Not really, no, because current cosmological models are not derived solely by looking at cosmological phenomena and coming up with phenomenological equations that describe them. (That is not to say that past cosmological models didn't do that; only that our current ones, roughly since the early to mid-20th century, don't.) They are derived by starting from laws of physics that already work in other domains, and seeing what those laws say about the universe as a whole.

> to be absolutely clear what the assumptions of the model are, even the most trusted ones

Cosmologists are clear about that.

> maybe this is just an issue in the popular press?

I think it is, since what I see in actual textbooks [1] and peer-reviewed papers is not at all like what you are describing.

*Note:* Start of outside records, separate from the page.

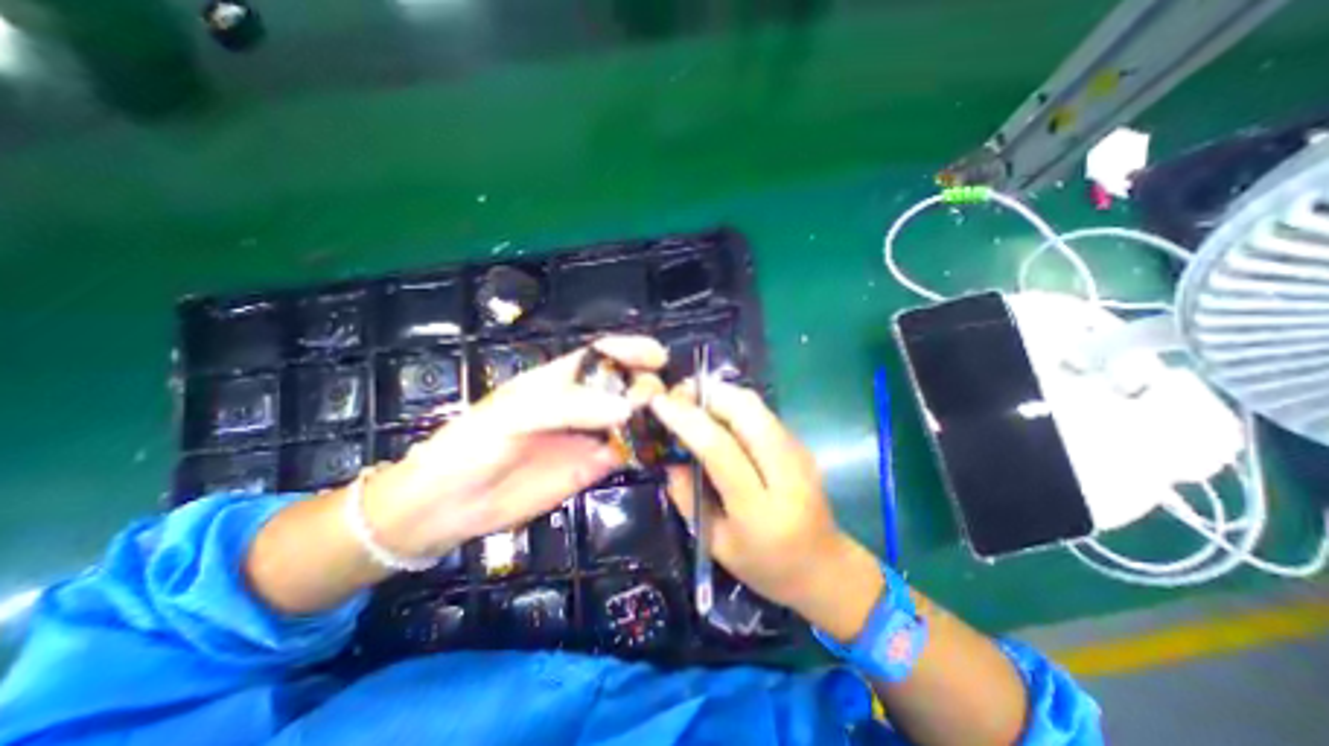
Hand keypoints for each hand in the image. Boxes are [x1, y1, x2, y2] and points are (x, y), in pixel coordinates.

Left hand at [360, 335, 665, 559]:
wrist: (454, 503)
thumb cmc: (475, 444)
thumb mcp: (516, 414)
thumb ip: (571, 407)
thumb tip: (626, 407)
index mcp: (561, 379)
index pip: (603, 354)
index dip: (631, 350)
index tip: (658, 357)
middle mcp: (581, 403)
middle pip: (625, 384)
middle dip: (646, 386)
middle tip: (656, 401)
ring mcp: (590, 434)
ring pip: (632, 418)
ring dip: (653, 417)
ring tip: (673, 421)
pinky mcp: (593, 465)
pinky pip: (627, 451)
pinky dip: (646, 447)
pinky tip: (660, 448)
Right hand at [654, 383, 886, 636]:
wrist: (825, 568)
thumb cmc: (765, 566)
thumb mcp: (715, 543)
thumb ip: (687, 499)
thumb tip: (670, 458)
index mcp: (759, 509)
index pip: (720, 448)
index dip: (686, 419)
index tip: (660, 402)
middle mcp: (785, 472)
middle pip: (746, 411)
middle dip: (707, 394)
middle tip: (678, 395)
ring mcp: (799, 453)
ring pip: (757, 405)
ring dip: (721, 394)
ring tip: (693, 401)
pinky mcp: (802, 444)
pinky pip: (763, 412)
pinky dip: (735, 404)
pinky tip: (718, 416)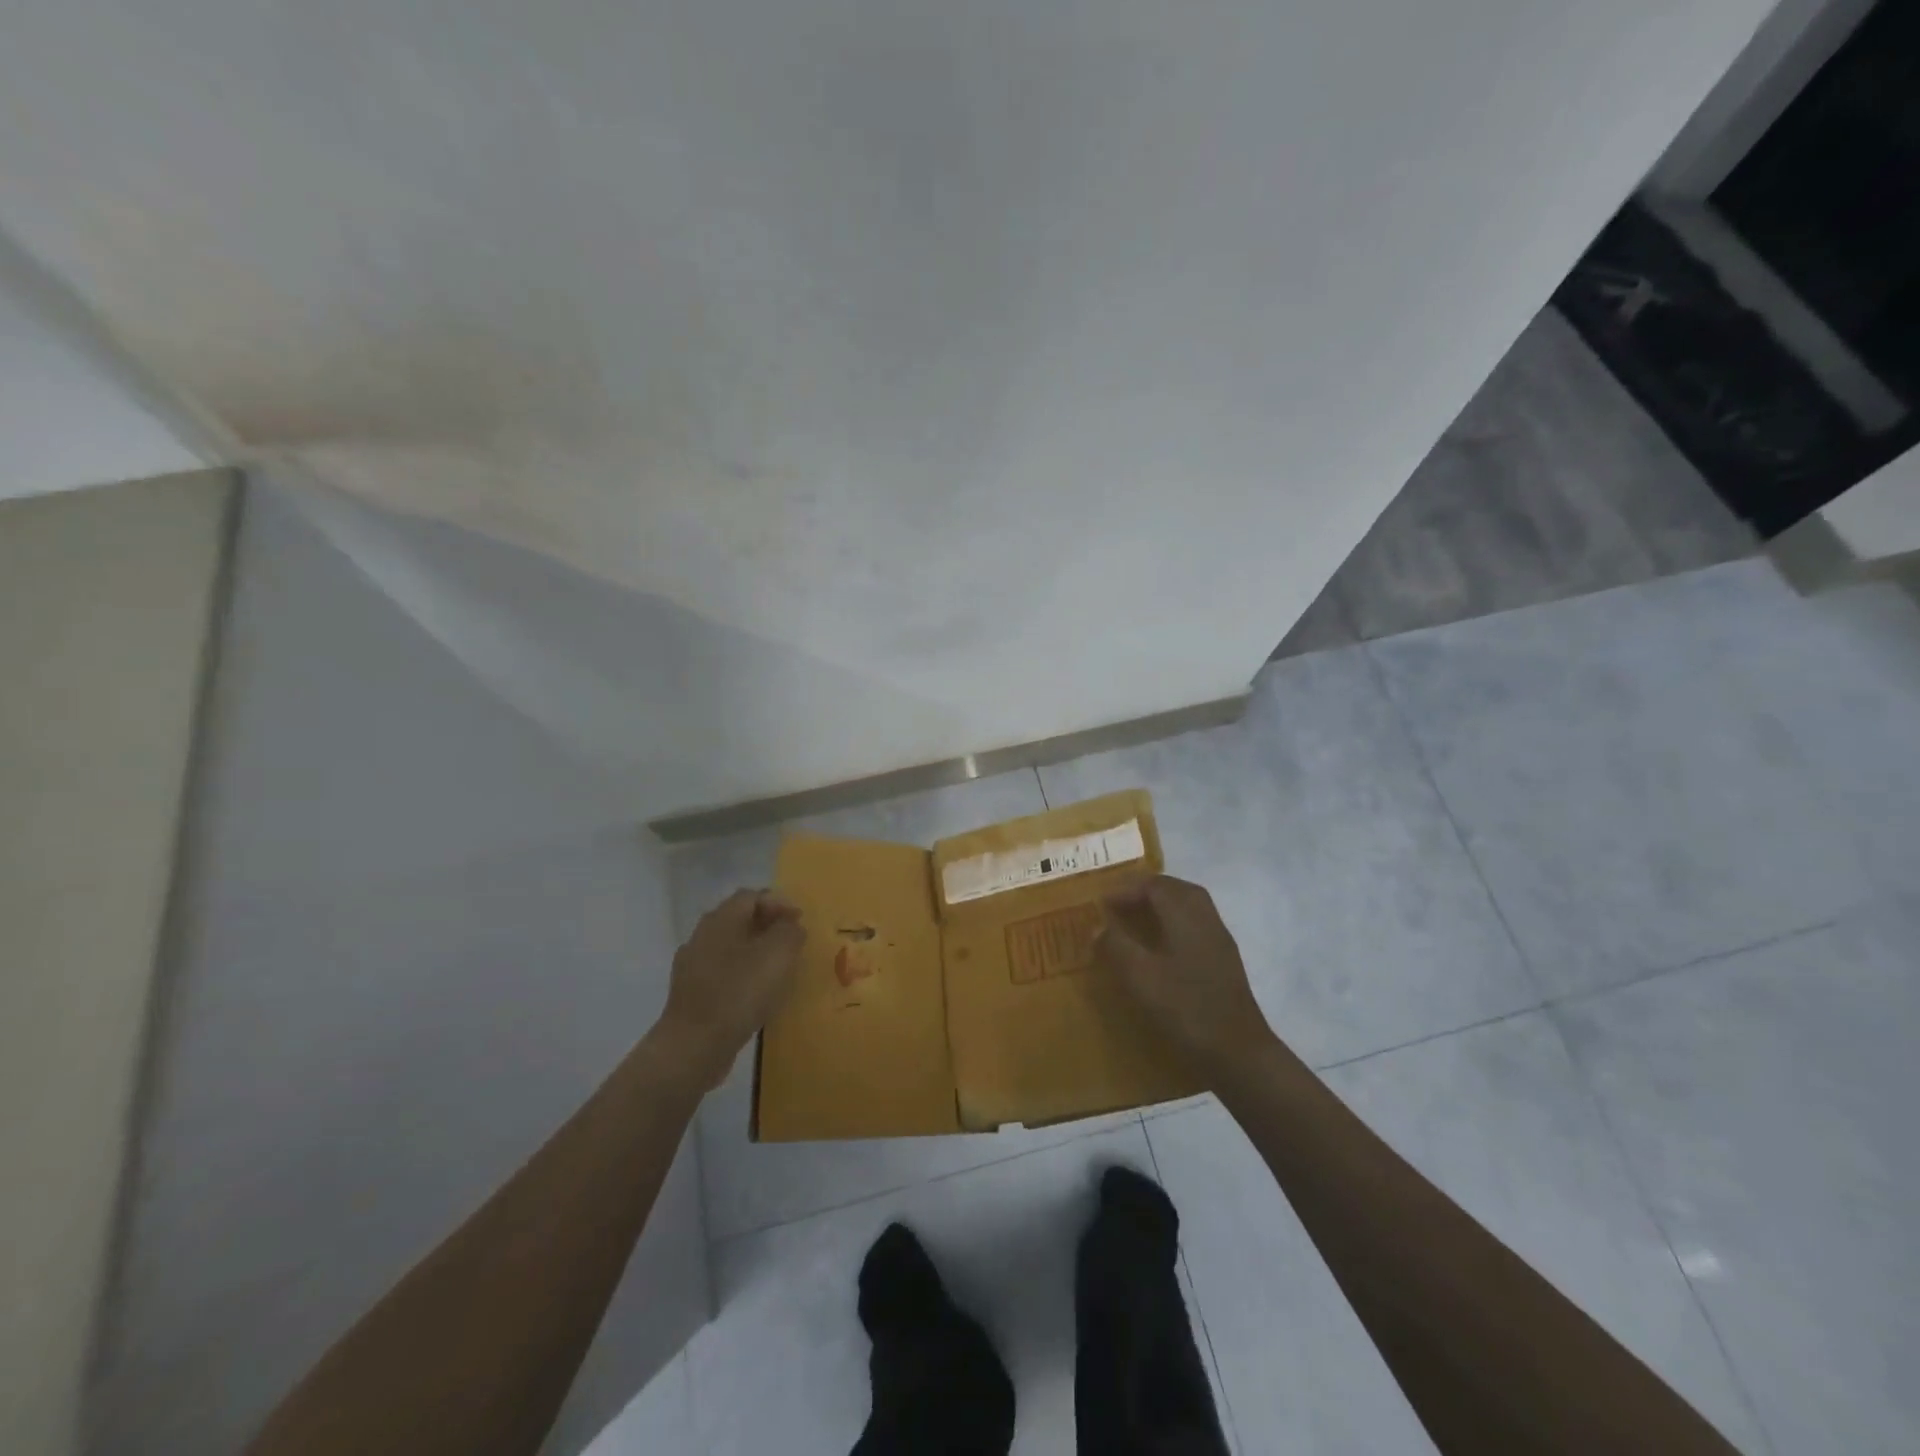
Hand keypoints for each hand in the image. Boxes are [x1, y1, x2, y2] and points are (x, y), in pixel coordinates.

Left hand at [656, 889, 804, 1088]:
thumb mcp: (778, 954)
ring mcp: (692, 966)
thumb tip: (791, 926)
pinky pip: (722, 974)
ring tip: (779, 969)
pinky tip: (757, 994)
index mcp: (721, 919)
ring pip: (730, 948)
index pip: (751, 896)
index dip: (779, 903)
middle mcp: (702, 935)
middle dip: (768, 926)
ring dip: (755, 952)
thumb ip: (790, 932)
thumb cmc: (739, 992)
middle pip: (739, 920)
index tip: (800, 922)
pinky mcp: (691, 994)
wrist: (694, 1046)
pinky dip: (742, 976)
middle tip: (792, 942)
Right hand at [1095, 875, 1277, 1081]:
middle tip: (1121, 903)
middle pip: (1177, 889)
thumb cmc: (1186, 1009)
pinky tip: (1161, 948)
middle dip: (1147, 890)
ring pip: (1190, 906)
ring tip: (1137, 921)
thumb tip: (1097, 925)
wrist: (1238, 1052)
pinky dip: (1175, 924)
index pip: (1155, 885)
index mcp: (1186, 916)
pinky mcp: (1225, 962)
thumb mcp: (1140, 977)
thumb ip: (1116, 945)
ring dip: (1163, 905)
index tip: (1102, 902)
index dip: (1126, 889)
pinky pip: (1197, 925)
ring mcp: (1220, 941)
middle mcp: (1206, 920)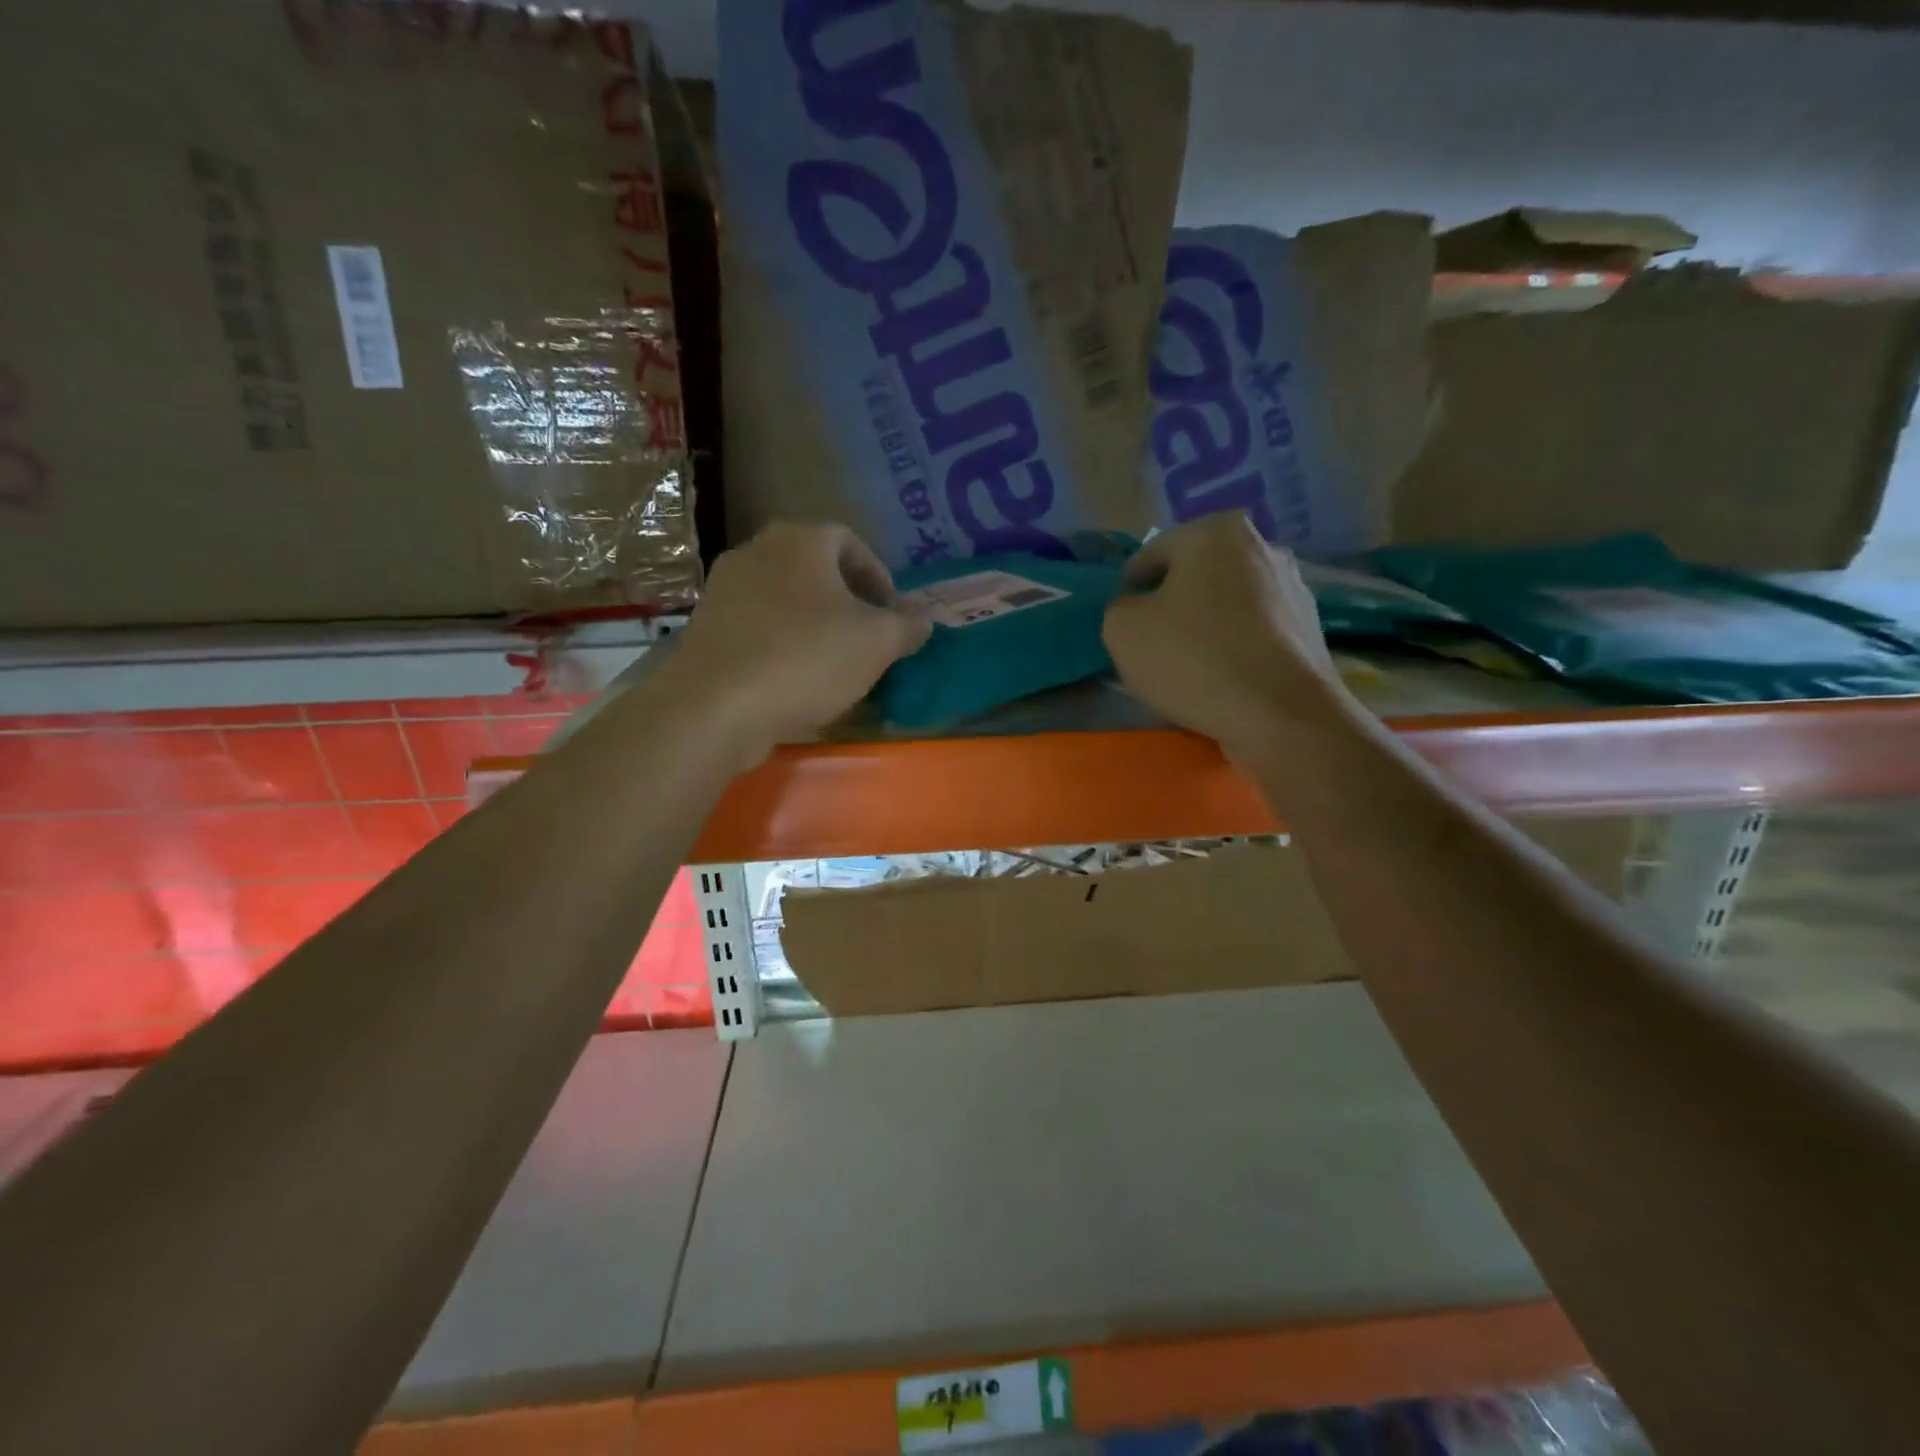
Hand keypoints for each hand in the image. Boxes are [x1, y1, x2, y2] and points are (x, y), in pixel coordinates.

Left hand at [661, 523, 930, 765]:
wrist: (717, 705)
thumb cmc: (807, 658)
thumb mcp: (877, 643)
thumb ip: (907, 625)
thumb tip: (923, 618)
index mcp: (801, 540)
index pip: (850, 542)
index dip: (878, 576)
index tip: (891, 614)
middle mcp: (757, 551)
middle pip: (814, 569)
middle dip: (846, 601)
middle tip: (866, 637)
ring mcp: (724, 588)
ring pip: (784, 599)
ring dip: (812, 624)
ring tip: (833, 663)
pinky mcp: (705, 627)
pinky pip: (757, 627)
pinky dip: (781, 644)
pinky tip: (794, 680)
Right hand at [1102, 513, 1341, 759]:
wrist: (1281, 714)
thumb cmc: (1194, 659)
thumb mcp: (1123, 630)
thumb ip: (1120, 608)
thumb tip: (1138, 609)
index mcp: (1215, 532)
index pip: (1152, 555)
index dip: (1130, 590)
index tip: (1124, 622)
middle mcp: (1262, 546)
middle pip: (1195, 577)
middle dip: (1172, 605)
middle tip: (1153, 645)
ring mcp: (1293, 587)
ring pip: (1227, 604)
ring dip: (1205, 626)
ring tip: (1189, 667)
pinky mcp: (1310, 628)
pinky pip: (1254, 632)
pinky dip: (1235, 648)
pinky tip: (1223, 679)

[1] A good reasonably current textbook is Liddle's Introduction to Modern Cosmology.

2 comments

Great touch. Actually I think we have model based science quite many decades now, but those model need to be anchored on testable and refutable something. (Phenomena is loaded word as I wonder it assumes model free and equipment free a bit). Model and refutable is key here.

We still have the qm to deal with. Just hope our model is even understandable. But at least that model is refutable.

As for correctness, I suspect we might never see 100% ever though. That is partly we are just have a century of major re-think about the fossilization of good science. And there is just happen our maths and mind can understand quite a bit of the universe.

There is always something to be found is good. And there is no guarantees we will know it all. That is good too. As it keeps the most important of science and philosophy alive:

Curiosity.

Thanks for the recommendation, I ordered that text.